J'ai été très touché par son décès car, étant né en 1958, je n'avais connu que lui comme roi. Mais ce n'est qu'à mon retour en Belgique, quelques jours plus tard, que j'ai véritablement compris l'émotion collective qui avait saisi le peuple belge. En effet, il y a vingt-cinq ans, il n'y avait pas Internet comme aujourd'hui et on ne pouvait pas, de l'étranger, percevoir les grandes émotions populaires comme lors de la mort du roi Baudouin ou comme lors de la récente Coupe du Monde de football.


Olivier de Clippele, Député au Parlement régional bruxellois - Une intention de prière à la messe

La nouvelle s’est répandue lentement dans le village de Lichtaart où je résidais dans ma belle-famille ; c’était la consternation car personne ne l’avait vu malade. Une intention de prière fut faite à la messe dominicale et beaucoup l’ont appris à ce moment précis.

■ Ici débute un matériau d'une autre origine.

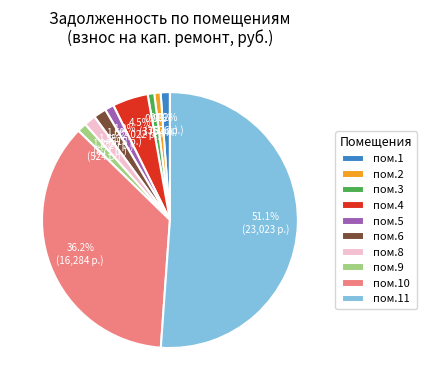

Which category has the biggest portion of the pie?

пом.11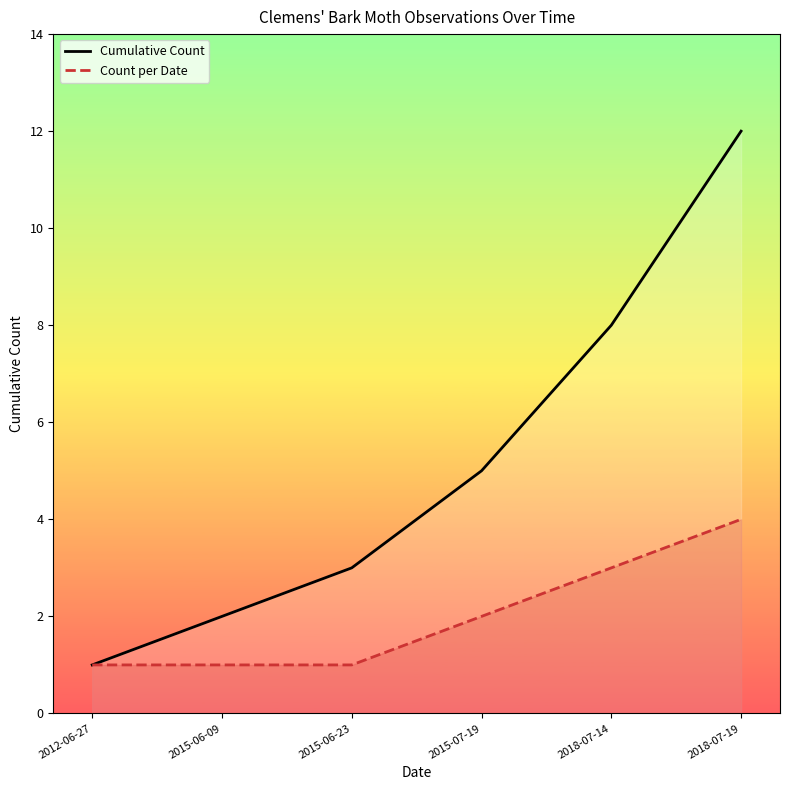

What is the sum of the Count per Date values at 2015-07-19 and 2015-06-09?

3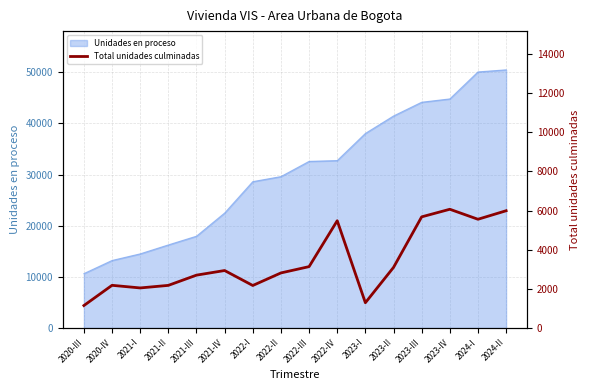

Which has a higher value, 2020-IV or 2022-IV?

2022-IV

Christophe Verbist, directeur du Centre d’études Jacques Georgin - Son image s’effaçait

Je venais juste de finir mes études (droit et un diplôme en communication) et j’étais au Portugal en vacances. J’ai appris la mort du Roi à la télévision portugaise le soir, et je me souviens d’une image où le souverain était photographié assez jeune avec des personnalités officielles et, à la fin du reportage, son image s’effaçait. J’ai regardé comme bon nombre de Belges les funérailles à la télévision. Je me souviens de cette foule immense attendant devant les portes du Palais Royal pour rendre un dernier hommage.

Mon père était assez ému durant la cérémonie, il a toujours été animé d’un sentiment patriotique beaucoup plus affirmé que moi. Durant son service militaire en 1961, il avait été victime d’une très grave chute avec une fracture du crâne et une hémorragie méningée et, pendant son long séjour à l’hôpital, il avait reçu une gigantesque corbeille de fruits de la part de Baudouin et Fabiola (la corbeille est toujours chez mes parents). Je suis convaincu qu’un lien filial fort liait les Belges au roi Baudouin, selon moi plus profond qu’avec les souverains suivants et, surtout, il y avait chez lui une forme de bienveillance et de générosité, assez sincère je crois.


Marc Ysaye, directeur Classic 21 - Consternation sur le circuit

Nous étions avec une bonne partie de l’équipe à Francorchamps dans le cadre des 24 heures. Nous nous apprêtions à commencer une soirée dans un chapiteau bondé au moment où il nous a semblé qu’il se passait quelque chose de grave. Nous avons appris le décès du Roi. Nous n’avons pas joué un seul morceau mais il était moins une. Puis la course s’est arrêtée et la consternation s’est emparée du paddock mais également de l’ensemble du circuit et des spectateurs. Il a régné une très grande émotion. On s’est rendu compte que finalement on l’aimait bien ce Roi-là.